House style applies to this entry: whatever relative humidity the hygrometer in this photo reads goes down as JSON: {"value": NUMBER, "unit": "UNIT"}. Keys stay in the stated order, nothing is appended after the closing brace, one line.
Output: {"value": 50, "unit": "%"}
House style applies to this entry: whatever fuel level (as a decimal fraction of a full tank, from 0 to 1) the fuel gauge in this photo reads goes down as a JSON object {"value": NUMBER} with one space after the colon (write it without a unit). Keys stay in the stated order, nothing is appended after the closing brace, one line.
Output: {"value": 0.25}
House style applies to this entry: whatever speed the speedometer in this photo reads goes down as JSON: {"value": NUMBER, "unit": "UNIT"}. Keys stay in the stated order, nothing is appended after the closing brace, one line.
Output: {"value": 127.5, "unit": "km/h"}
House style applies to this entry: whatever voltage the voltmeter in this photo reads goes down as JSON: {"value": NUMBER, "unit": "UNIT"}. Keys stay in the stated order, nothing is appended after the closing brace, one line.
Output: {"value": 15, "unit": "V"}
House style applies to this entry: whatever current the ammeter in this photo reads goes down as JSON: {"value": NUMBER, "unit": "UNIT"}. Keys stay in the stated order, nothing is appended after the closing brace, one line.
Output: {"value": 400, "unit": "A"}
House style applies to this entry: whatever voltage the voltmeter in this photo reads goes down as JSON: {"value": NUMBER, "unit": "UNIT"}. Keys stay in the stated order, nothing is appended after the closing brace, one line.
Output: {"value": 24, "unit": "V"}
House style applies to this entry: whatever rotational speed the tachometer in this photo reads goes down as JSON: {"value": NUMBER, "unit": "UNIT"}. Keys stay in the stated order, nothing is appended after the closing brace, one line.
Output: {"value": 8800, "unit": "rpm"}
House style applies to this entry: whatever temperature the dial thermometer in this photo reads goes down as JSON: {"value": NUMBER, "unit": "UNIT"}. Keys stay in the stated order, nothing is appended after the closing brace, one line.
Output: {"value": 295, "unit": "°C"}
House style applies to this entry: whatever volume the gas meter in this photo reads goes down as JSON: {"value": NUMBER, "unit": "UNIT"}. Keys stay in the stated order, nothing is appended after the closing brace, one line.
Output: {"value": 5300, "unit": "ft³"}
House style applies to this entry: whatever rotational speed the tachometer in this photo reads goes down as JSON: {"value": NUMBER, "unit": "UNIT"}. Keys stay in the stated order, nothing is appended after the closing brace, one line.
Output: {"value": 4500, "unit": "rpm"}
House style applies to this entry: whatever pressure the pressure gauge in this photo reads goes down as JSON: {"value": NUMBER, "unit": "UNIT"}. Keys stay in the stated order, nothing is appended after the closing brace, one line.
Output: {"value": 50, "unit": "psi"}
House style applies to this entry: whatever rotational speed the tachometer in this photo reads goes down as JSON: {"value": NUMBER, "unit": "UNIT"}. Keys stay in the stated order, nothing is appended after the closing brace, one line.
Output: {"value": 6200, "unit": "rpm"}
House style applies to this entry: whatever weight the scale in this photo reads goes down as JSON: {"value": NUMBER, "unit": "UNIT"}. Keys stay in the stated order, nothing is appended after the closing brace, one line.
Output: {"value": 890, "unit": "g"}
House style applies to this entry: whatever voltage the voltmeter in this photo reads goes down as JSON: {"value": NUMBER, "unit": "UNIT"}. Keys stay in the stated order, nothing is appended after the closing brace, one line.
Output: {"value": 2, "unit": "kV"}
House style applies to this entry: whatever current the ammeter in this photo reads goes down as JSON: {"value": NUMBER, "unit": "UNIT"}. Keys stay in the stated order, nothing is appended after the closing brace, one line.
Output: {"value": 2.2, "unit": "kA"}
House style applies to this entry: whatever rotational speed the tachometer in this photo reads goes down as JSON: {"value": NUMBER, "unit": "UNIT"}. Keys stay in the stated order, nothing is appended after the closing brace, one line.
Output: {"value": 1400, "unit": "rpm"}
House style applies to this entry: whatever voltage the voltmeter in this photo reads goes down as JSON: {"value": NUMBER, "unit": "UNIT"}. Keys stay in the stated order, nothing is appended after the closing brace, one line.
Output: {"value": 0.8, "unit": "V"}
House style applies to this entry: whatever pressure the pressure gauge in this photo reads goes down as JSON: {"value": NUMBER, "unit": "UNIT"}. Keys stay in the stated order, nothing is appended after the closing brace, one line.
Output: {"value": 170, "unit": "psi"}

□ □ □ □ □

What the task asks - Set out every line of the entries above as a Markdown table with two columns, Row and Text: number the rows in order, put each line in full under Text, and omit any blank lines.

Answer to the exercise -
| Row | Text |
|---|---|
| 1 | House style applies to this entry: whatever relative humidity the hygrometer in this photo reads goes down as JSON: {"value": NUMBER, "unit": "UNIT"}. Keys stay in the stated order, nothing is appended after the closing brace, one line. |
| 2 | Output: {"value": 50, "unit": "%"} |
| 3 | House style applies to this entry: whatever fuel level (as a decimal fraction of a full tank, from 0 to 1) the fuel gauge in this photo reads goes down as a JSON object {"value": NUMBER} with one space after the colon (write it without a unit). Keys stay in the stated order, nothing is appended after the closing brace, one line. |
| 4 | Output: {"value": 0.25} |
| 5 | House style applies to this entry: whatever speed the speedometer in this photo reads goes down as JSON: {"value": NUMBER, "unit": "UNIT"}. Keys stay in the stated order, nothing is appended after the closing brace, one line. |
| 6 | Output: {"value": 127.5, "unit": "km/h"} |
| 7 | House style applies to this entry: whatever voltage the voltmeter in this photo reads goes down as JSON: {"value": NUMBER, "unit": "UNIT"}. Keys stay in the stated order, nothing is appended after the closing brace, one line. |
| 8 | Output: {"value": 15, "unit": "V"} |
| 9 | House style applies to this entry: whatever current the ammeter in this photo reads goes down as JSON: {"value": NUMBER, "unit": "UNIT"}. Keys stay in the stated order, nothing is appended after the closing brace, one line. |
| 10 | Output: {"value": 400, "unit": "A"} |
| 11 | House style applies to this entry: whatever voltage the voltmeter in this photo reads goes down as JSON: {"value": NUMBER, "unit": "UNIT"}. Keys stay in the stated order, nothing is appended after the closing brace, one line. |
| 12 | Output: {"value": 24, "unit": "V"} |
| 13 | House style applies to this entry: whatever rotational speed the tachometer in this photo reads goes down as JSON: {"value": NUMBER, "unit": "UNIT"}. Keys stay in the stated order, nothing is appended after the closing brace, one line. |
| 14 | Output: {"value": 8800, "unit": "rpm"} |
| 15 | House style applies to this entry: whatever temperature the dial thermometer in this photo reads goes down as JSON: {"value": NUMBER, "unit": "UNIT"}. Keys stay in the stated order, nothing is appended after the closing brace, one line. |
| 16 | Output: {"value": 295, "unit": "°C"} |
| 17 | House style applies to this entry: whatever volume the gas meter in this photo reads goes down as JSON: {"value": NUMBER, "unit": "UNIT"}. Keys stay in the stated order, nothing is appended after the closing brace, one line. |
| 18 | Output: {"value": 5300, "unit": "ft³"} |
| 19 | House style applies to this entry: whatever rotational speed the tachometer in this photo reads goes down as JSON: {"value": NUMBER, "unit": "UNIT"}. Keys stay in the stated order, nothing is appended after the closing brace, one line. |
| 20 | Output: {"value": 4500, "unit": "rpm"} |
| 21 | House style applies to this entry: whatever pressure the pressure gauge in this photo reads goes down as JSON: {"value": NUMBER, "unit": "UNIT"}. Keys stay in the stated order, nothing is appended after the closing brace, one line. |
| 22 | Output: {"value": 50, "unit": "psi"} |
| 23 | House style applies to this entry: whatever rotational speed the tachometer in this photo reads goes down as JSON: {"value": NUMBER, "unit": "UNIT"}. Keys stay in the stated order, nothing is appended after the closing brace, one line. |
| 24 | Output: {"value": 6200, "unit": "rpm"} |
| 25 | House style applies to this entry: whatever weight the scale in this photo reads goes down as JSON: {"value": NUMBER, "unit": "UNIT"}. Keys stay in the stated order, nothing is appended after the closing brace, one line. |
| 26 | Output: {"value": 890, "unit": "g"} |
| 27 | House style applies to this entry: whatever voltage the voltmeter in this photo reads goes down as JSON: {"value": NUMBER, "unit": "UNIT"}. Keys stay in the stated order, nothing is appended after the closing brace, one line. |
| 28 | Output: {"value": 2, "unit": "kV"} |
| 29 | House style applies to this entry: whatever current the ammeter in this photo reads goes down as JSON: {"value": NUMBER, "unit": "UNIT"}. Keys stay in the stated order, nothing is appended after the closing brace, one line. |
| 30 | Output: {"value": 2.2, "unit": "kA"} |
| 31 | House style applies to this entry: whatever rotational speed the tachometer in this photo reads goes down as JSON: {"value": NUMBER, "unit": "UNIT"}. Keys stay in the stated order, nothing is appended after the closing brace, one line. |
| 32 | Output: {"value": 1400, "unit": "rpm"} |
| 33 | House style applies to this entry: whatever voltage the voltmeter in this photo reads goes down as JSON: {"value": NUMBER, "unit": "UNIT"}. Keys stay in the stated order, nothing is appended after the closing brace, one line. |
| 34 | Output: {"value": 0.8, "unit": "V"} |
| 35 | House style applies to this entry: whatever pressure the pressure gauge in this photo reads goes down as JSON: {"value": NUMBER, "unit": "UNIT"}. Keys stay in the stated order, nothing is appended after the closing brace, one line. |
| 36 | Output: {"value": 170, "unit": "psi"} |